But he was in no mood for sport. He thought of his beautiful jewels somewhere in the quicksands of the Wash. He thought of the French on his soil and his subjects taking up arms against him. And a nagging anger possessed him, a futile anger because he was too weak to give voice to it.
They left the convent and went on to Swineshead. Here they would rest for the night.
He sat at refectory. He ate and drank and tried to regain his youth and spirits. He tried to forget what was happening; he wanted to be young again. The wine numbed his senses, soothed the pains of his body and loosened his tongue.
He talked of the nun he had seen. ‘By God’s ears,’ he said, ‘we’ll ride back that way. I’ll take her … by force if necessary. She had a look in her eyes … perhaps not so prim, eh?’
One of his men whispered to him: ‘I have heard that the nun is the sister of the Abbot here.’
That made him laugh. ‘So much the better. So much the better. Oh, God’s eyes, what is this country coming to? Disloyal subjects. I’ll starve them to death. Perhaps they won’t be so eager to shout for the Frenchman when I have taught them what starvation means. I’ll make food scarce … I’ll burn the granaries. They shall know hunger … and I shall know the Abbot’s sister.’
‘My lord,’ said one of the monks, ‘I believe you have a fondness for peaches.’
‘’Tis so.’
‘We have some choice peaches. Have I your permission to bring you some?’
‘I give that permission,’ cried John.
A little later the monk came with three peaches on a platter. John ate them hungrily. Almost immediately afterwards he was seized with violent pains.
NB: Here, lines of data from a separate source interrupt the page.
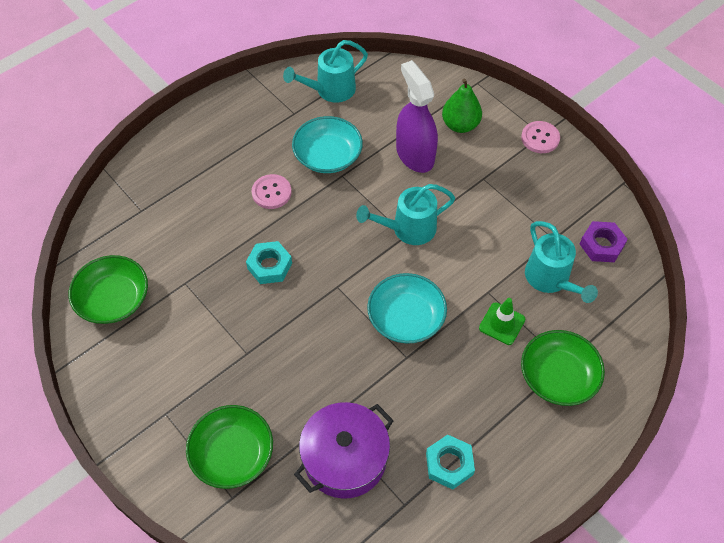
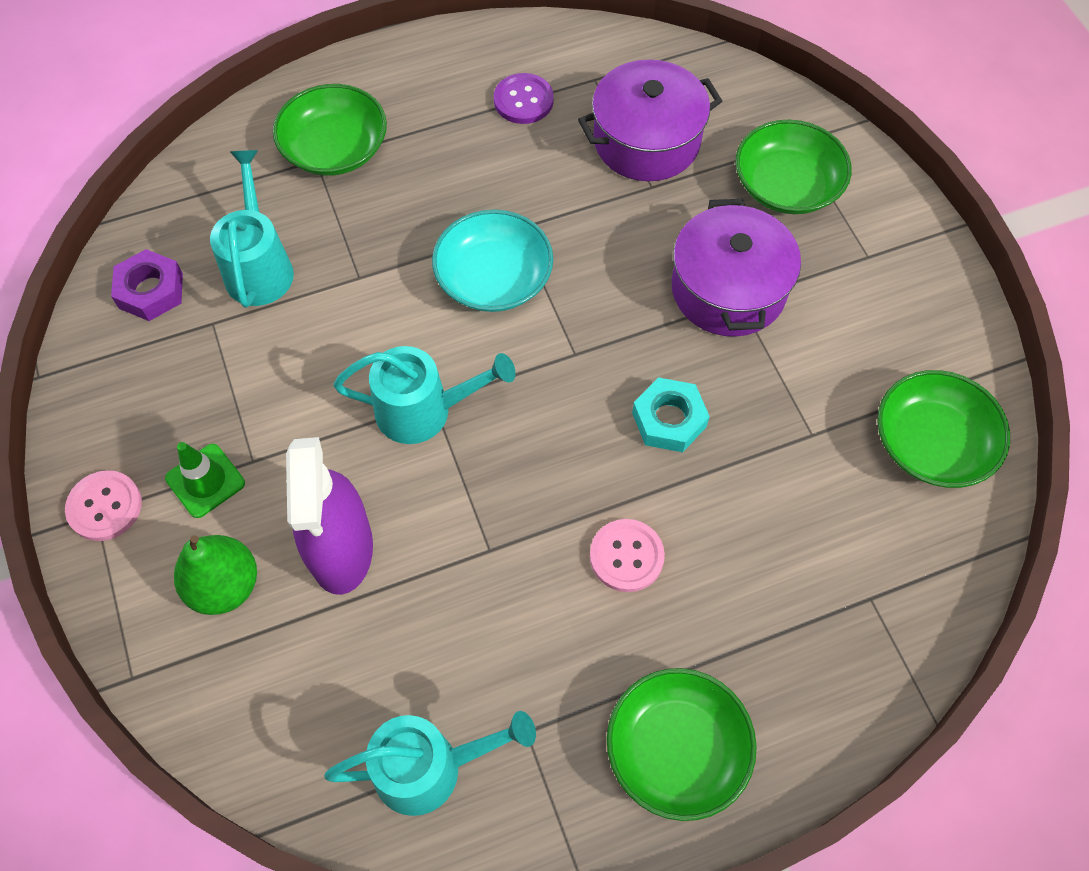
camera: 160 degrees left, 5 degrees up
(224, 125) = (676, 750): none -> green bowl
(255, 358) = (728, 289): none -> purple pot
(327, 156) = (498, 602): turquoise bowl -> none
(449, 464) = (523, 100): turquoise nut -> purple button
(502, 324) = (366, 230): green traffic cone -> green traffic cone (205, 481)

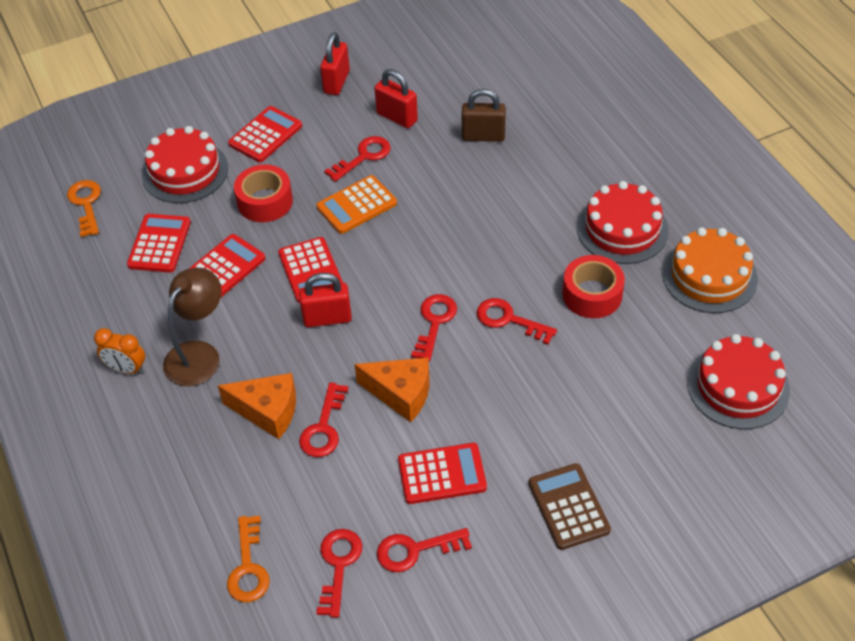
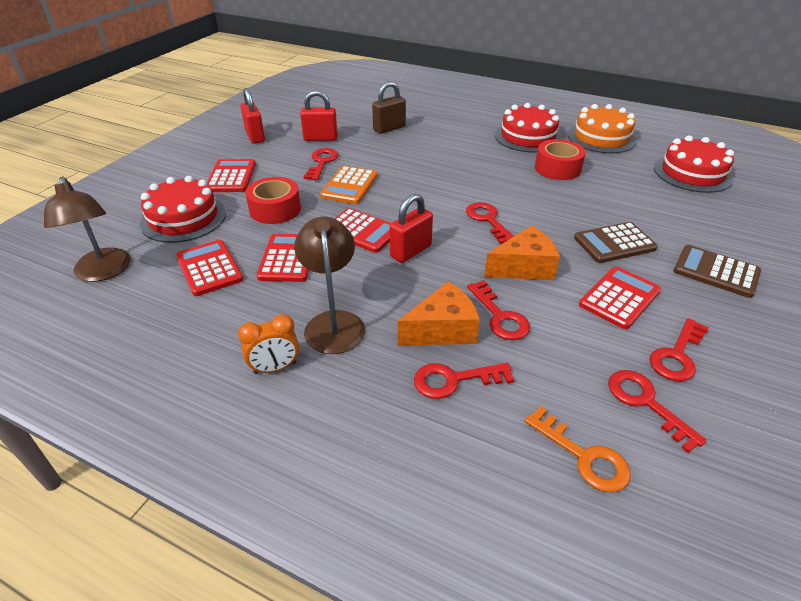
camera: 40 degrees left, 10 degrees down
(86, 204) = (103, 272): orange key -> brown lamp
(509, 320) = (530, 199): red key -> red key (454, 380)
(517, 419) = (614, 243): none -> brown calculator

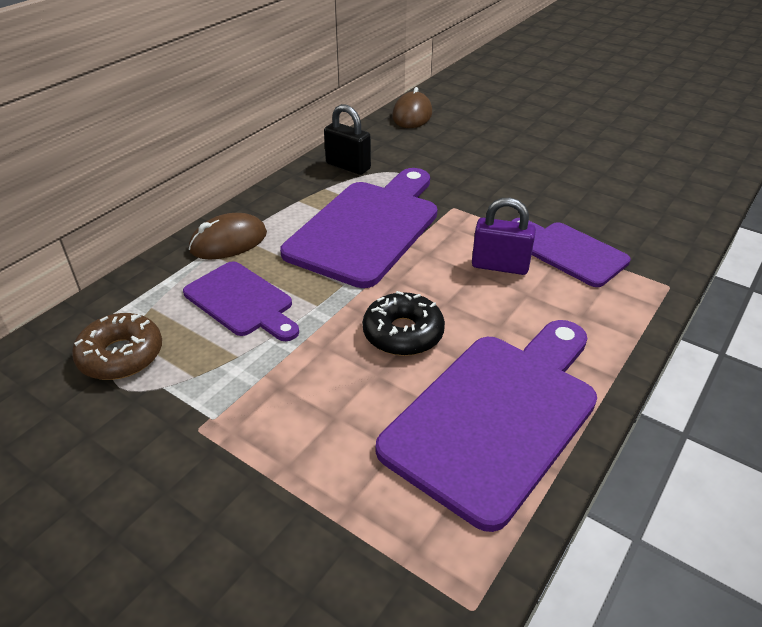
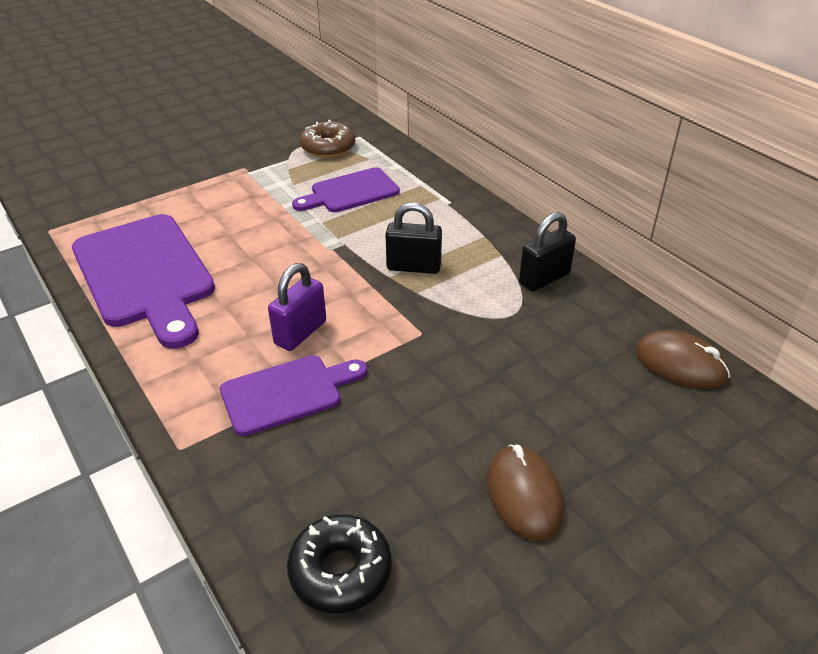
camera: 110 degrees right, 0 degrees up
(228, 242) = (434, 194): brown mouse -> brown mouse (524, 495)
(367, 228) = (413, 267): purple cutting board -> black padlock
(403, 333) = (258, 254): black donut -> black donut (340, 571)

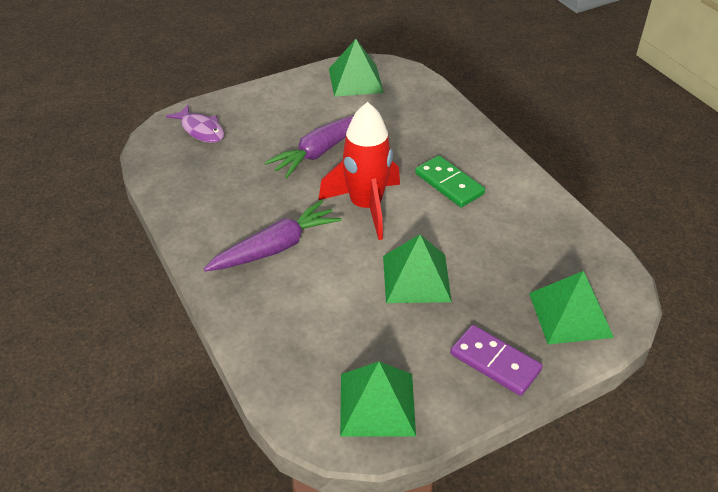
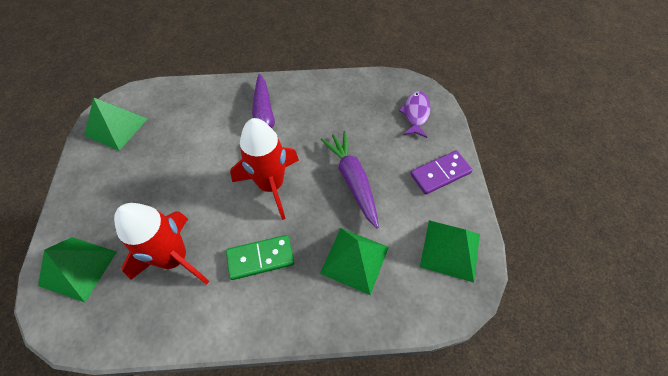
camera: 115 degrees right, 15 degrees up
(201, 130) = (416, 114): purple fish -> purple fish turned 120 degrees clockwise
(416, 278) = (183, 186): green pyramid -> green pyramid (355, 260)
(495, 362) = (88, 197): purple domino -> purple domino (440, 174)
(497, 242) = (175, 258): none -> red rocket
All through the night he suffered and in the morning he set out on his journey, but when he reached the Bishop of Lincoln’s castle at Newark he could go no farther.
‘I think I am dying,’ he said.
The Bishop brought the Abbot of Croxton to him for he was said to be skilled in the art of healing; but there was nothing the Abbot could do.
John lay on his bed thinking of past events and begging the Abbot of Croxton to hear his confession.
Where to begin? There were so many black sins that he had forgotten half of them. Dominating them all was the night in the castle of Rouen when he had killed Arthur and taken his body out, burdened with a stone, that he might sink in the waters of the Seine.
‘Forgiveness, my lord God …’ he murmured.
But he knew he was asking a great deal.
He said: ‘What is that noise?’
‘’Tis the wind, my lord. It is fierce this night.’
People said that the storm that blew on that October night of the year 1216 was that aroused by the gates of Hell opening wide to receive the Prince of Darkness in his true domain.
He died in the early hours of the eighteenth day of that month and as it was his wish that his body should be buried before the altar of St Wulfstan in Worcester Cathedral, it was taken there in a funeral procession protected by the mercenary army he had brought over to fight for him.
Chapter XXI
PEACE
The death of the King had a great impact on feeling throughout the country. No one wished for a foreign ruler. All that had been necessary was to remove the tyrant who was King John. God had done that for them and now the country wanted to be at peace.
Isabella, no longer a prisoner, acted promptly. As soon as she heard that John was dead she determined to have her nine-year-old son Henry crowned immediately. She need not have feared. A party of the King’s supporters and those of the barons came immediately to Winchester. There was no doubt in any minds that Henry must be crowned at once as King of England. The ceremony was performed by the Bishop of Winchester.
Now the whole of England was united to drive out the French. This was speedily achieved and England was at peace – the tyrant dead and a young king on the throne with ministers to guide him.
Isabella, with amazing energy at thirty-four years of age, was still possessed of great beauty, and although the mother of five children, she had lost none of her appeal.
She decided to cross the sea, taking with her her daughter Joanna, who was betrothed to Hugh de Lusignan, so that the custom of bringing up a child in the household of her betrothed might be carried out.
The outcome astonished most people, but perhaps not Isabella, for no sooner had Hugh set eyes on her than he knew it was the mother he wished to marry, not her daughter.
So they were married and Isabella bore him many children while she continued with her tempestuous life.
Meanwhile, her son Henry III sat on the throne of England and the royal line which had begun with the Conqueror continued.